[DOCUMENT SEGMENT]
================================

Monday, November 27, 2006

Terrorism and Liberty

This started out as a response to a comment from frequent poster “Louie Louie.” LL says he had a conversation with a security boss at an international construction company who told LL that “we aren’t going to win this.” By “this” LL says, the gentleman meant “terrorist activity around the world. What we see going on in Baghdad right now will be Dearbornistan, MI or NYC 50 years hence.” (some capitalization added by El Jefe).
Dearbornistan ?

In any case, I'm more "optimistic" than that, at least on the subject of stopping terrorism. I don't know if we're going to win in Iraq, but I have no doubt over our ability to prevail over violence and threats to public order here and abroad, and over all our enemies once we've decided we want to.

Look up Col. Ralph Peters article from the Sunday New York Post "The Eurabia Myth." (available on Real Clear Politics). The money quote:

Don't let Europe's current round of playing pacifist dress-up fool you: This is the continent that perfected genocide and ethnic cleansing, the happy-go-lucky slice of humanity that brought us such recent hits as the Holocaust and Srebrenica.

The historical patterns are clear: When Europeans feel sufficiently threatened - even when the threat's concocted nonsense - they don't just react, they over-react with stunning ferocity. One of their more-humane (and frequently employed) techniques has been ethnic cleansing.

And Europeans won't even need to re-write "The Protocols of the Elders of Zion" with an Islamist theme - real Muslims zealots provide Europe's bigots with all the propaganda they need. Al Qaeda and its wannabe fans are the worst thing that could have happened to Europe's Muslims. Europe hasn't broken free of its historical addictions - we're going to see Europe's history reprised on meth.

================================

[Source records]
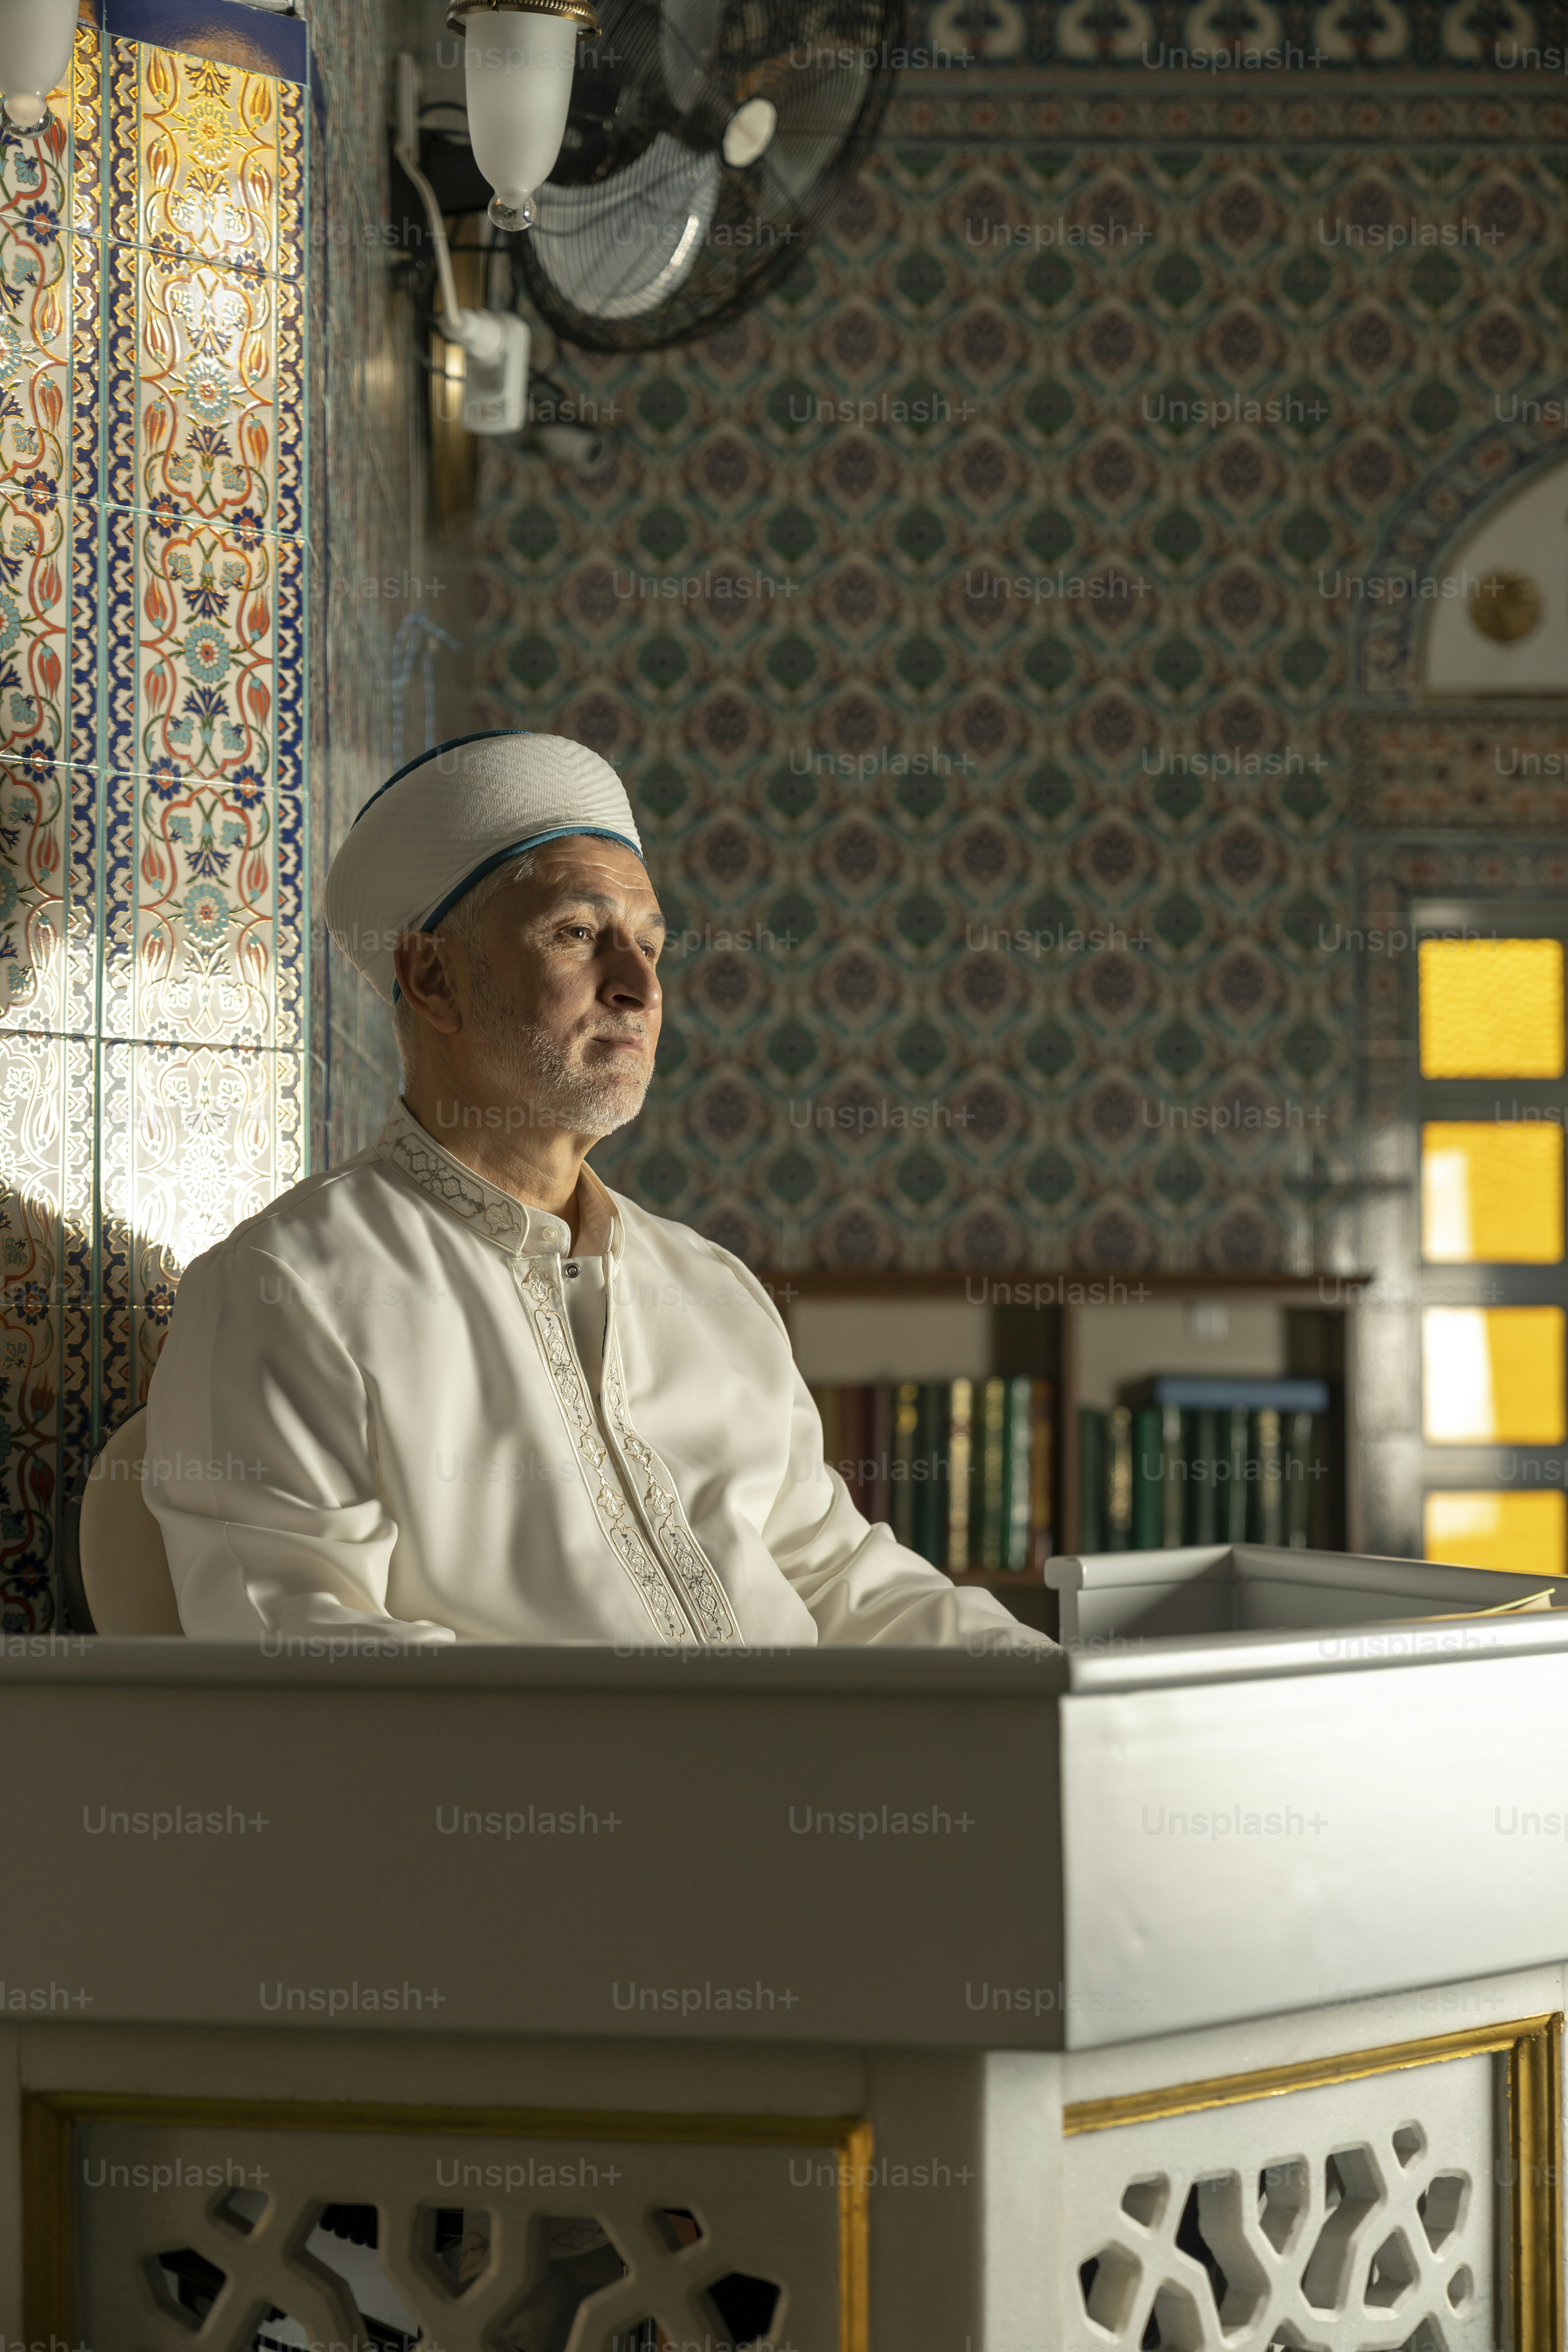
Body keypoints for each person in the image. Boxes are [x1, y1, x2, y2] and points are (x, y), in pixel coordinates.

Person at [144, 731, 1053, 1651]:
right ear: (431, 975)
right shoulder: (288, 1288)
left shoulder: (711, 1288)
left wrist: (1050, 1687)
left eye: (651, 946)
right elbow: (302, 1647)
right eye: (579, 934)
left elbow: (836, 1574)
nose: (639, 986)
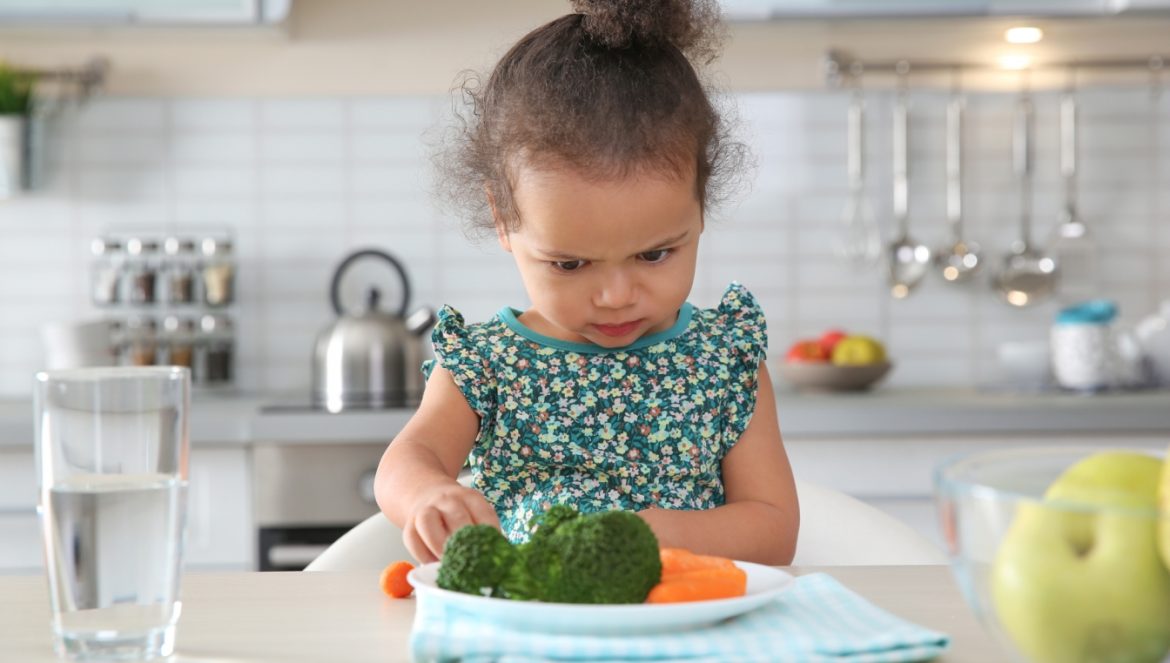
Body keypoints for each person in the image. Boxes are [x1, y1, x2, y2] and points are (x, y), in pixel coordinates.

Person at [375, 0, 799, 566]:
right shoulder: (486, 364)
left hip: (685, 616)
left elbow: (774, 530)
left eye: (654, 254)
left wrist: (652, 537)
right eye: (570, 265)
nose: (616, 296)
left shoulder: (725, 362)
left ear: (700, 207)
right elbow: (405, 462)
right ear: (503, 219)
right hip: (531, 617)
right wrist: (429, 495)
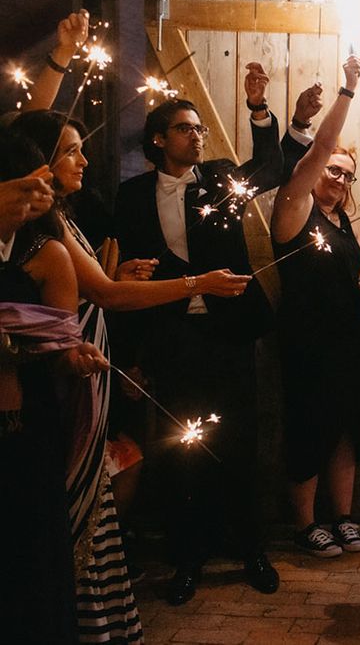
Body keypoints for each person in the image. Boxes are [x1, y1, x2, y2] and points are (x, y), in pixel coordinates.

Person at [11, 109, 251, 638]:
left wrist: (112, 274)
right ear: (39, 162)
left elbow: (96, 285)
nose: (84, 159)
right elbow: (104, 294)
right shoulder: (49, 228)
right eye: (71, 149)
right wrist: (196, 284)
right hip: (68, 375)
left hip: (106, 360)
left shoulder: (63, 219)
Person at [113, 62, 284, 606]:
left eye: (199, 127)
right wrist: (126, 284)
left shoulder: (218, 179)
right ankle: (187, 559)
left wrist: (259, 107)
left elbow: (274, 164)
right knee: (181, 449)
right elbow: (118, 268)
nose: (196, 135)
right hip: (172, 339)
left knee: (239, 443)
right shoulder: (133, 195)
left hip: (229, 333)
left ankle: (252, 551)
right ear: (160, 139)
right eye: (185, 128)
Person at [0, 132, 108, 644]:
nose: (31, 202)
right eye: (21, 190)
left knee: (32, 545)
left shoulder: (47, 253)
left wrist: (74, 357)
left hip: (28, 422)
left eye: (36, 192)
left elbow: (60, 342)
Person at [271, 55, 360, 558]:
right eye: (333, 170)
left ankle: (345, 517)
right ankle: (306, 523)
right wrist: (348, 90)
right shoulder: (294, 208)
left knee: (347, 429)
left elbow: (349, 279)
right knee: (309, 427)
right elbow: (323, 146)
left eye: (349, 176)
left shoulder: (347, 224)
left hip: (351, 339)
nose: (339, 179)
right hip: (308, 341)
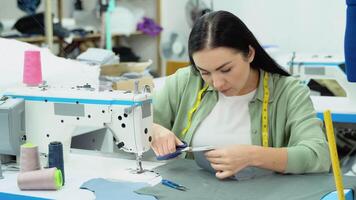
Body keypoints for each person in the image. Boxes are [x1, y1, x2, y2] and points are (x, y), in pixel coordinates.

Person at [151, 10, 331, 179]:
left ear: (250, 53)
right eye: (205, 72)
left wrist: (253, 156)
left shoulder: (288, 92)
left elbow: (318, 155)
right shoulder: (186, 81)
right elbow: (137, 123)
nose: (217, 83)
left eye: (226, 69)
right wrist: (154, 130)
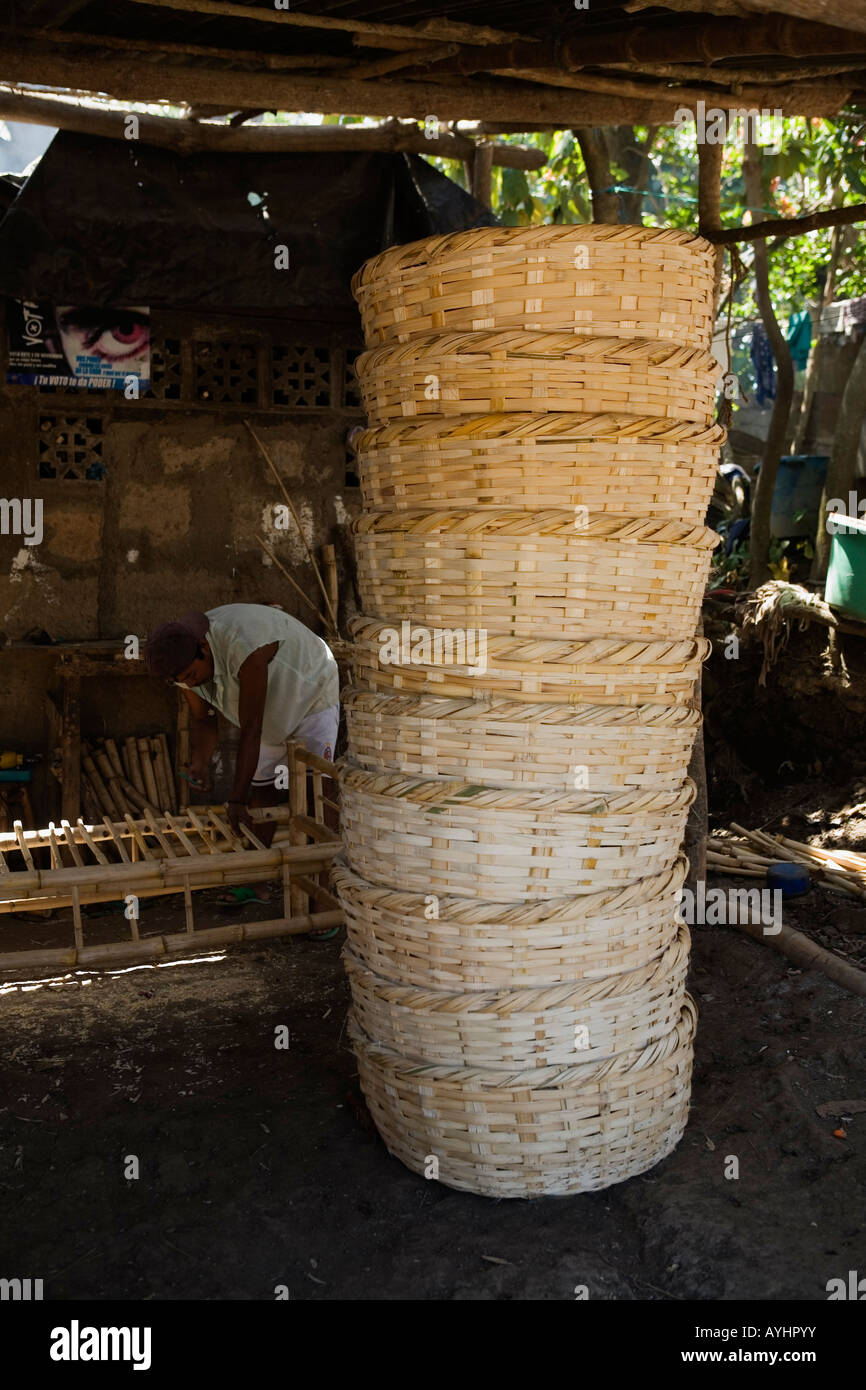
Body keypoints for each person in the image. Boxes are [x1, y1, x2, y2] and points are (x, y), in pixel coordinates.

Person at [145, 604, 340, 936]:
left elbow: (251, 728)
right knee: (263, 790)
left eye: (192, 676)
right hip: (269, 716)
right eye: (183, 682)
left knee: (317, 795)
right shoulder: (183, 663)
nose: (190, 683)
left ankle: (325, 894)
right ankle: (258, 881)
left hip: (310, 692)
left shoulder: (242, 645)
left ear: (204, 649)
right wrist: (201, 764)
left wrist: (235, 800)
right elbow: (204, 720)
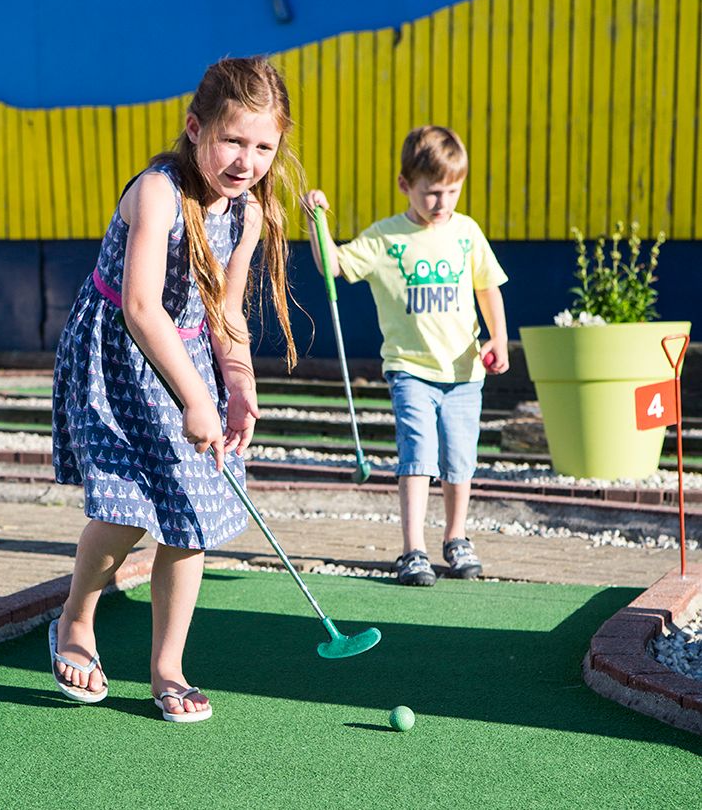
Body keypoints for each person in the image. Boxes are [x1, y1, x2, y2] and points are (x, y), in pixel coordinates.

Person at [51, 57, 303, 721]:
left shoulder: (248, 213)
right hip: (118, 354)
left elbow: (225, 310)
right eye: (233, 140)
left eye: (263, 146)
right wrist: (197, 398)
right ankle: (77, 616)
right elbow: (140, 305)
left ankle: (168, 666)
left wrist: (238, 385)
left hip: (186, 355)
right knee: (125, 510)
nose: (246, 159)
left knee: (190, 516)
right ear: (196, 129)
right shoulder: (159, 190)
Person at [301, 125, 509, 587]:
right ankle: (412, 548)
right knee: (418, 455)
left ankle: (456, 538)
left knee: (459, 460)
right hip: (410, 369)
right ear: (404, 185)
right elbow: (332, 266)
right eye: (432, 193)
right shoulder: (385, 238)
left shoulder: (466, 232)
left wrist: (498, 337)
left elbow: (486, 285)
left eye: (452, 191)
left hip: (463, 369)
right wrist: (319, 224)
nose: (443, 203)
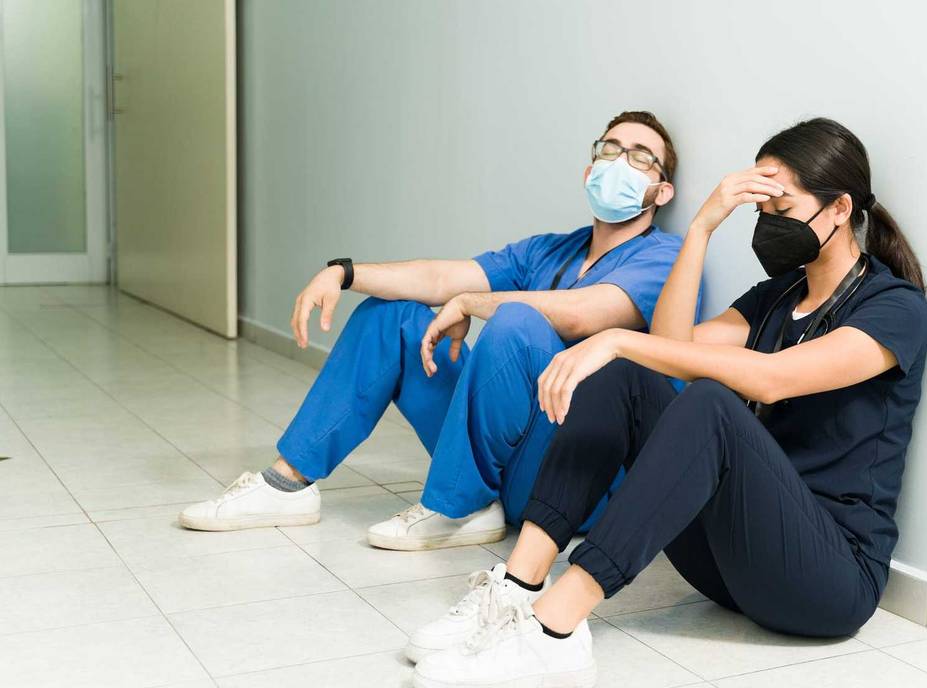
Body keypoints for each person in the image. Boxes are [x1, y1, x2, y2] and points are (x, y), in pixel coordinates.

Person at [408, 117, 927, 688]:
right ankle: (515, 589)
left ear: (838, 209)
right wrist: (703, 227)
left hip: (828, 580)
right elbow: (669, 343)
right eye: (759, 212)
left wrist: (614, 337)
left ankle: (554, 633)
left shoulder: (894, 307)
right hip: (734, 566)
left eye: (780, 208)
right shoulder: (778, 296)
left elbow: (775, 380)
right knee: (630, 374)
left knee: (705, 399)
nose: (768, 225)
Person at [178, 110, 689, 556]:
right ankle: (287, 483)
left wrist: (472, 304)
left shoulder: (664, 257)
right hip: (509, 457)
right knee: (393, 317)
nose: (620, 161)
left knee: (517, 320)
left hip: (575, 477)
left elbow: (582, 314)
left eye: (641, 156)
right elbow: (440, 278)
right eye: (610, 149)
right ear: (590, 168)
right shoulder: (551, 250)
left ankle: (458, 506)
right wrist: (342, 272)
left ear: (662, 190)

================================

[QUESTIONS ON THE MATERIAL]
(1) Repeat the passage from the blog post on terrorism and liberty, starting with "This started out" and going on through "we want to.".
(2) In the blog post on terrorism and liberty, which newspaper ran Col. Ralph Peters's article "The Eurabia Myth"?
The lines above are separate material and are not part of the blog post on terrorism and liberty.

[YOUR WRITTEN ANSWERS]
(1)
This started out as a response to a comment from frequent poster “Louie Louie.” LL says he had a conversation with a security boss at an international construction company who told LL that “we aren’t going to win this.” By “this” LL says, the gentleman meant “terrorist activity around the world. What we see going on in Baghdad right now will be Dearbornistan, MI or NYC 50 years hence.” (some capitalization added by El Jefe).
Dearbornistan ?

In any case, I'm more "optimistic" than that, at least on the subject of stopping terrorism. I don't know if we're going to win in Iraq, but I have no doubt over our ability to prevail over violence and threats to public order here and abroad, and over all our enemies once we've decided we want to.

(2) The Sunday New York Post.